# 1. Importing Required Libraries

In [None]:
import pandas as pd
import numpy as np
import matplotlib.pyplot as plt
import seaborn as sns
from sklearn.model_selection import train_test_split
from sklearn.linear_model import LogisticRegression
from sklearn.preprocessing import StandardScaler
from sklearn.metrics import (
    accuracy_score, confusion_matrix, 
    classification_report, roc_auc_score, roc_curve
)

💫 We import all the necessary libraries for performing **Logistic Regression analysis**.  
This includes tools for data handling, visualization, scaling, model building, and evaluation.

# 2. Loading and Preparing the Data

In [None]:
# Load data
df = pd.read_csv("your_data.csv")

# Replace with your column names
feature_columns = ["feature1", "feature2", "feature3"]   # Multiple features work well
target_column = "target_column"  # Should be categorical/binary

X = df[feature_columns]
y = df[target_column]

# Check target variable type
unique_classes = y.nunique()
print(f"Target variable has {unique_classes} unique classes: {y.unique()}")

💫 We load our dataset using `pd.read_csv()`.  
We separate **features (X)** and **target (y)**.  
We also check if the target variable is **binary** or **multiclass**.
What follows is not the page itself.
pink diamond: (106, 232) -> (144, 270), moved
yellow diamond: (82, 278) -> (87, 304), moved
# 3. Splitting Data into Training and Testing Sets

In [None]:
# Split data
X_train, X_test, y_train, y_test = train_test_split(
    X, y, test_size=0.2, random_state=42, stratify=y
)

💫 We split the dataset into **training (80%)** and **testing (20%)** sets,  
while keeping the target class distribution balanced (`stratify=y`).

# 4. Feature Scaling

In [None]:
# Scale features
scaler = StandardScaler()
X_train_scaled = scaler.fit_transform(X_train)
X_test_scaled = scaler.transform(X_test)

💫 We use **StandardScaler** to normalize features,  
ensuring better performance of Logistic Regression.
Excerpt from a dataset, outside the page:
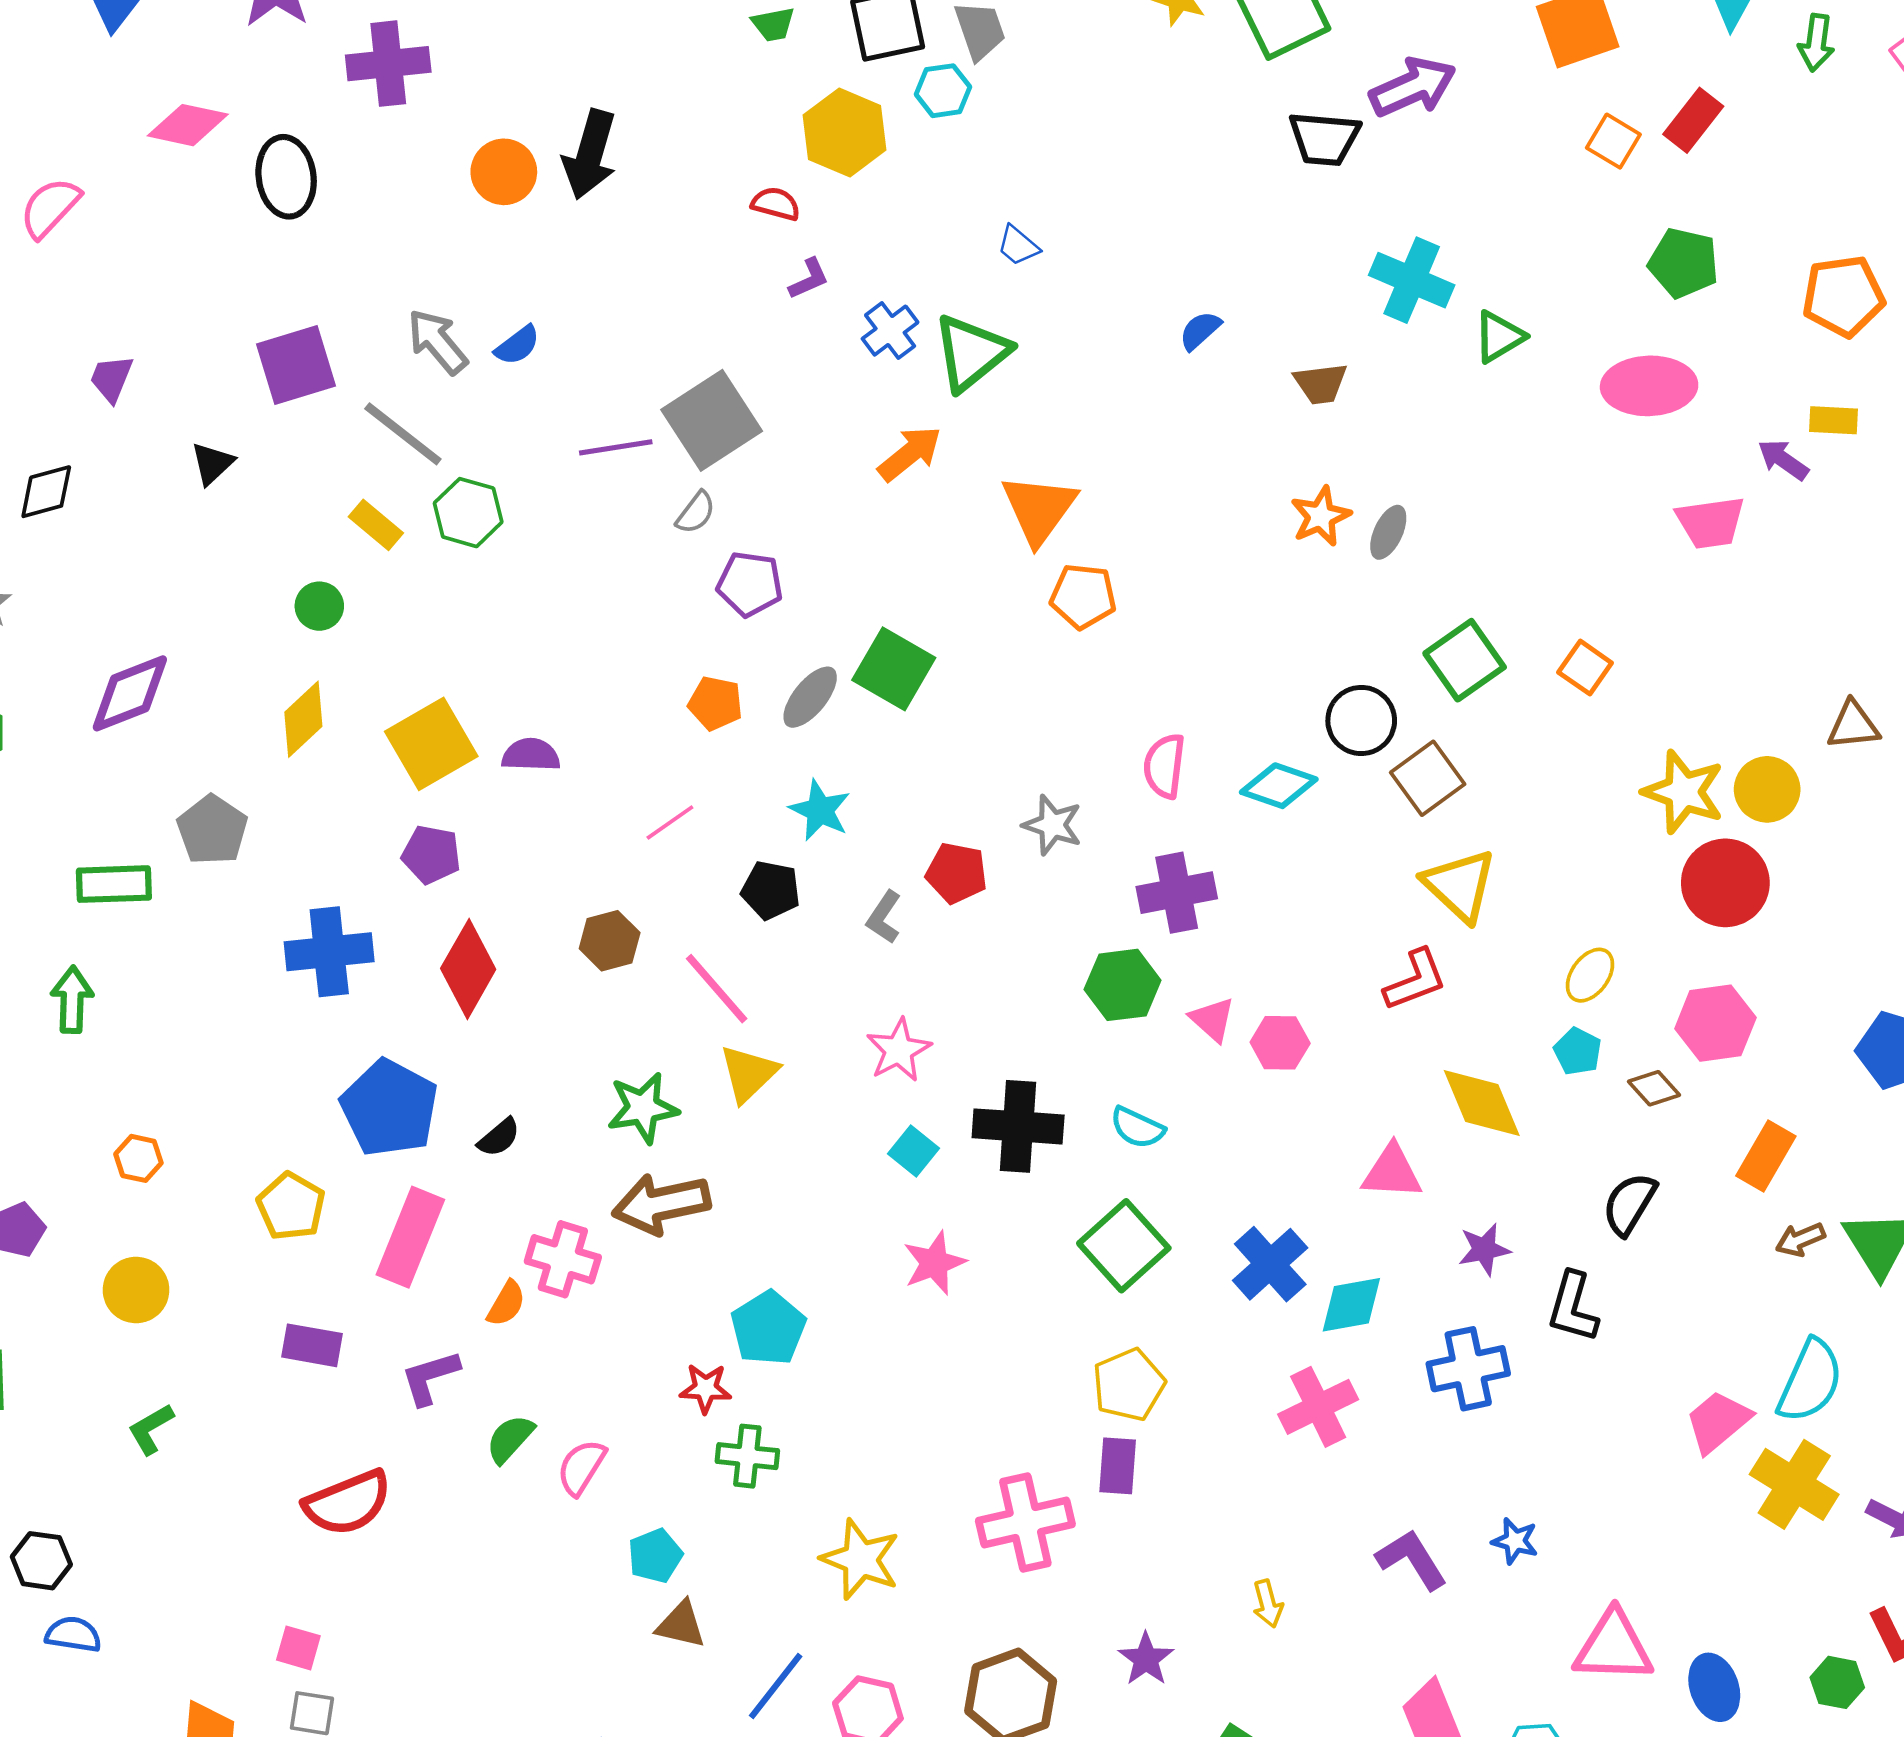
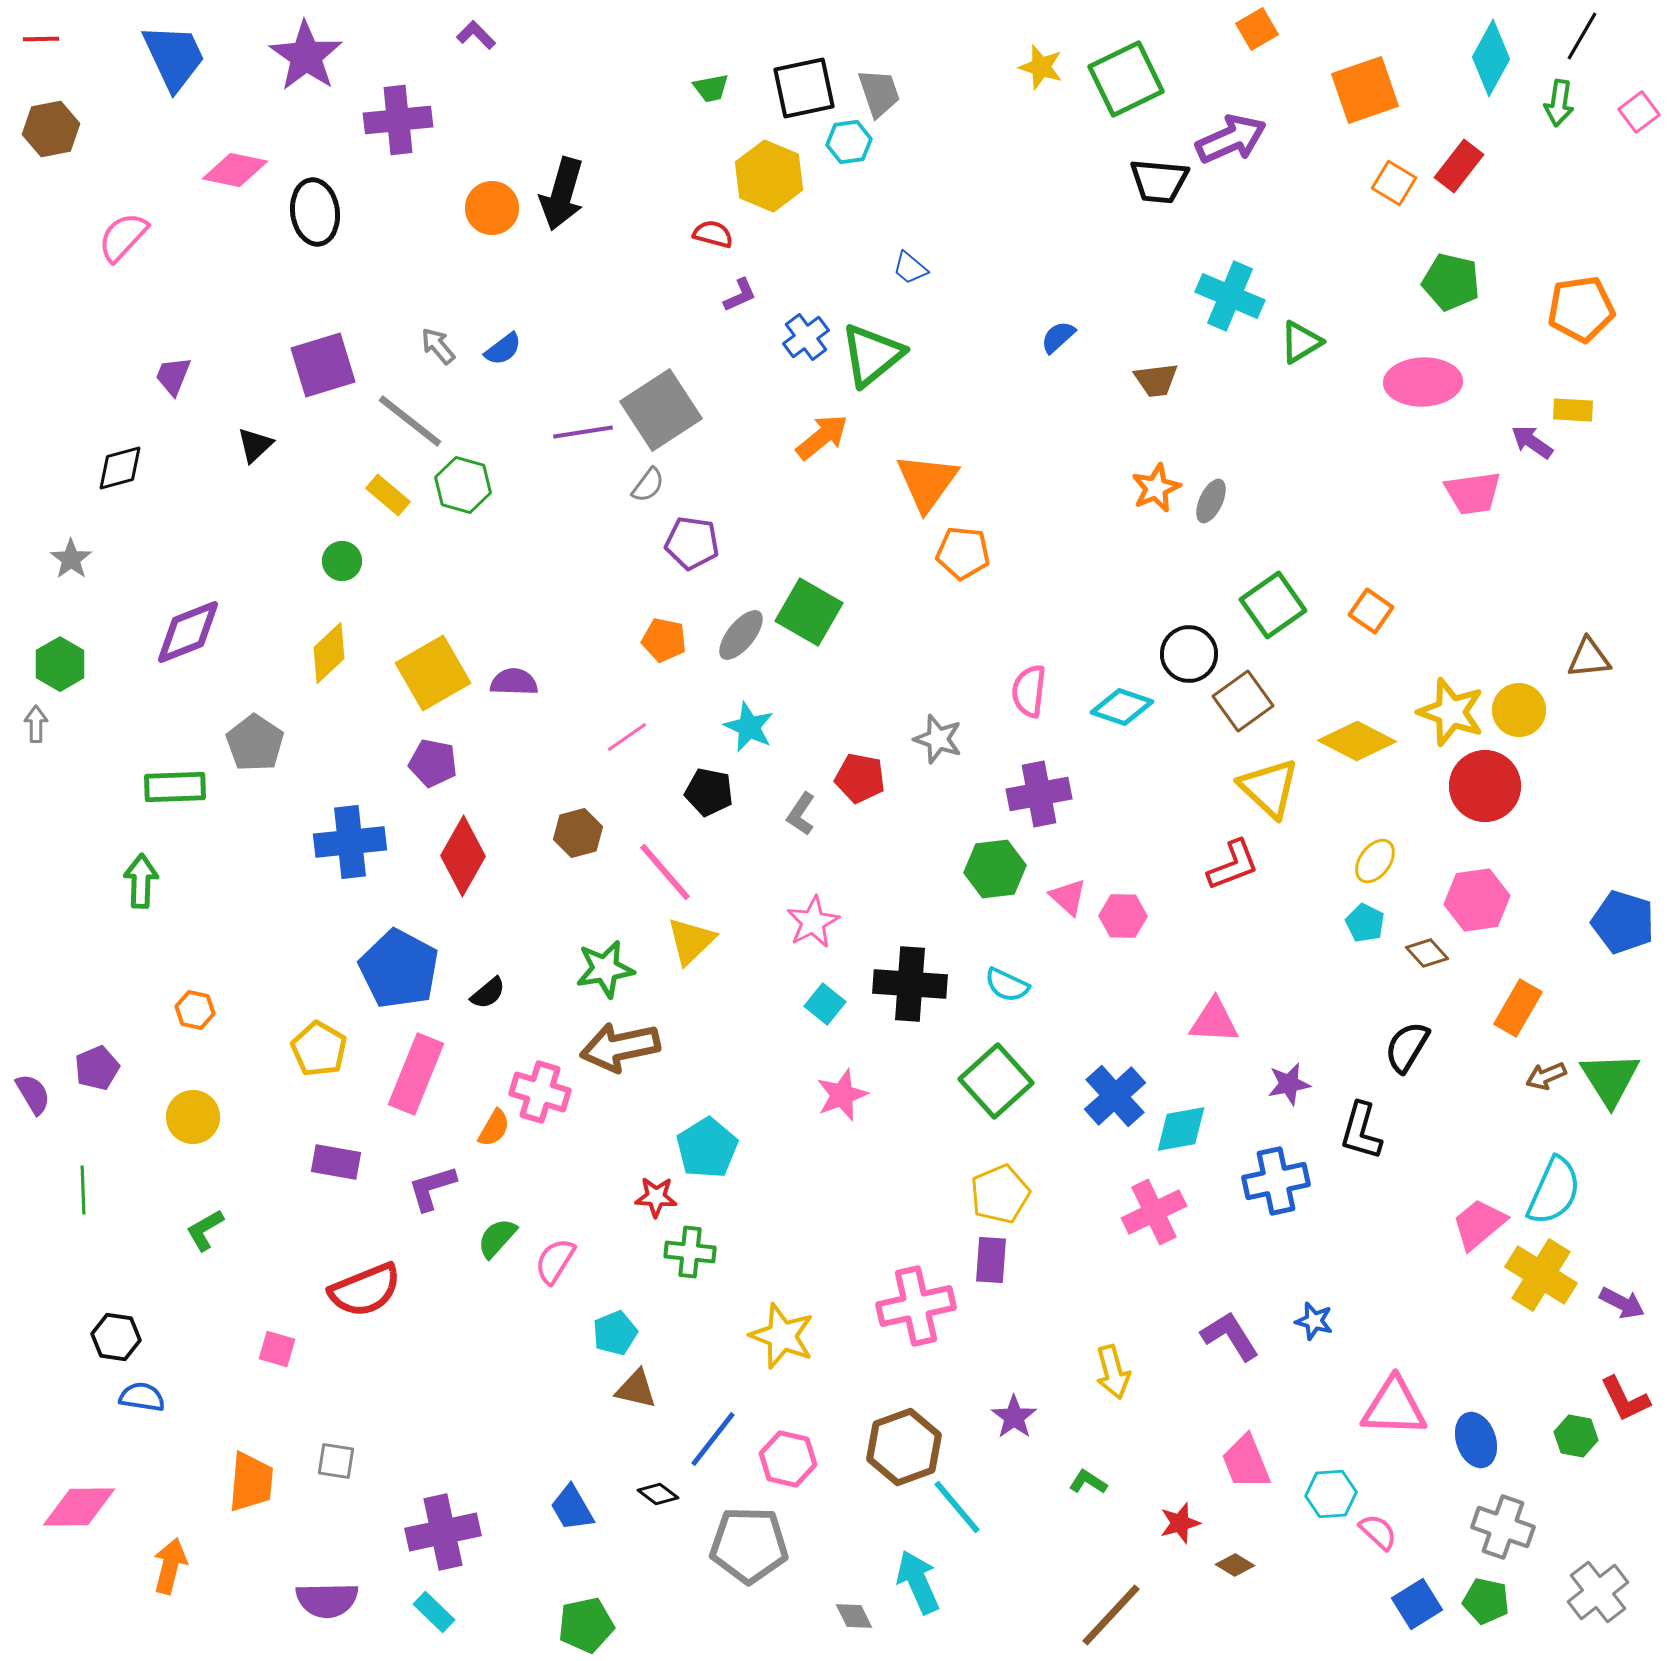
gray arrow: (437, 342) -> (438, 346), size x0.7
yellow diamond: (1482, 1103) -> (1357, 741), moved, turned -40
yellow arrow: (1268, 1604) -> (1113, 1372), size x1.4
pink square: (298, 1648) -> (277, 1349), moved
# 5. Training the Logistic Regression Model

In [None]:
# Train model
model = LogisticRegression(max_iter=1000, random_state=42)
model.fit(X_train_scaled, y_train)

💫 We train a **Logistic Regression model** on the scaled training data.

# 6. Making Predictions

In [None]:
# Make predictions
y_pred = model.predict(X_test_scaled)
y_pred_proba = model.predict_proba(X_test_scaled)

💫 The model predicts both **class labels** (`y_pred`)  
and **class probabilities** (`y_pred_proba`).

# 7. Evaluating the Model

In [None]:
# Calculate metrics
accuracy = accuracy_score(y_test, y_pred)
conf_matrix = confusion_matrix(y_test, y_pred)

print("="*50)
print("LOGISTIC REGRESSION RESULTS")
print("="*50)
print(f"Features: {feature_columns}")
print(f"Target: {target_column}")
print(f"Number of classes: {unique_classes}")
print(f"Accuracy: {accuracy:.4f}")
print(f"\nConfusion Matrix:\n{conf_matrix}")
print(f"\nClassification Report:\n{classification_report(y_test, y_pred)}")
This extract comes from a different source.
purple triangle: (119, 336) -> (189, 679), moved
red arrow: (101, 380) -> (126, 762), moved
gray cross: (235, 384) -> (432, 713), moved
💫 We calculate key evaluation metrics:  
- **Accuracy**  
- **Confusion Matrix**  
- **Classification Report (Precision, Recall, F1-score)**

# 8. Visualizing the Confusion Matrix

In [None]:
plt.figure(figsize=(8, 6))
sns.heatmap(conf_matrix, annot=True, fmt='d', cmap='Blues', 
            xticklabels=model.classes_, yticklabels=model.classes_)
plt.title('Confusion Matrix')
plt.ylabel('Actual')
plt.xlabel('Predicted')
plt.show()

💫 A **heatmap** of the confusion matrix provides  
a clear picture of how well the model classified each class.

# 9. Plotting the ROC Curve (for Binary Classification)

In [None]:
if unique_classes == 2:
    fpr, tpr, _ = roc_curve(y_test, y_pred_proba[:, 1])
    roc_auc = roc_auc_score(y_test, y_pred_proba[:, 1])

    plt.figure(figsize=(8, 6))
    plt.plot(fpr, tpr, color='darkorange', lw=2, 
             label=f'ROC curve (AUC = {roc_auc:.2f})')
    plt.plot([0, 1], [0, 1], color='navy', lw=2, linestyle='--')
    plt.xlim([0.0, 1.0])
    plt.ylim([0.0, 1.05])
    plt.xlabel('False Positive Rate')
    plt.ylabel('True Positive Rate')
    plt.title('Receiver Operating Characteristic (ROC) Curve')
    plt.legend(loc="lower right")
    plt.grid(True)
    plt.show()

💫 The **ROC Curve** evaluates the model’s ability  
to distinguish between two classes.  
The **AUC score** summarizes this performance.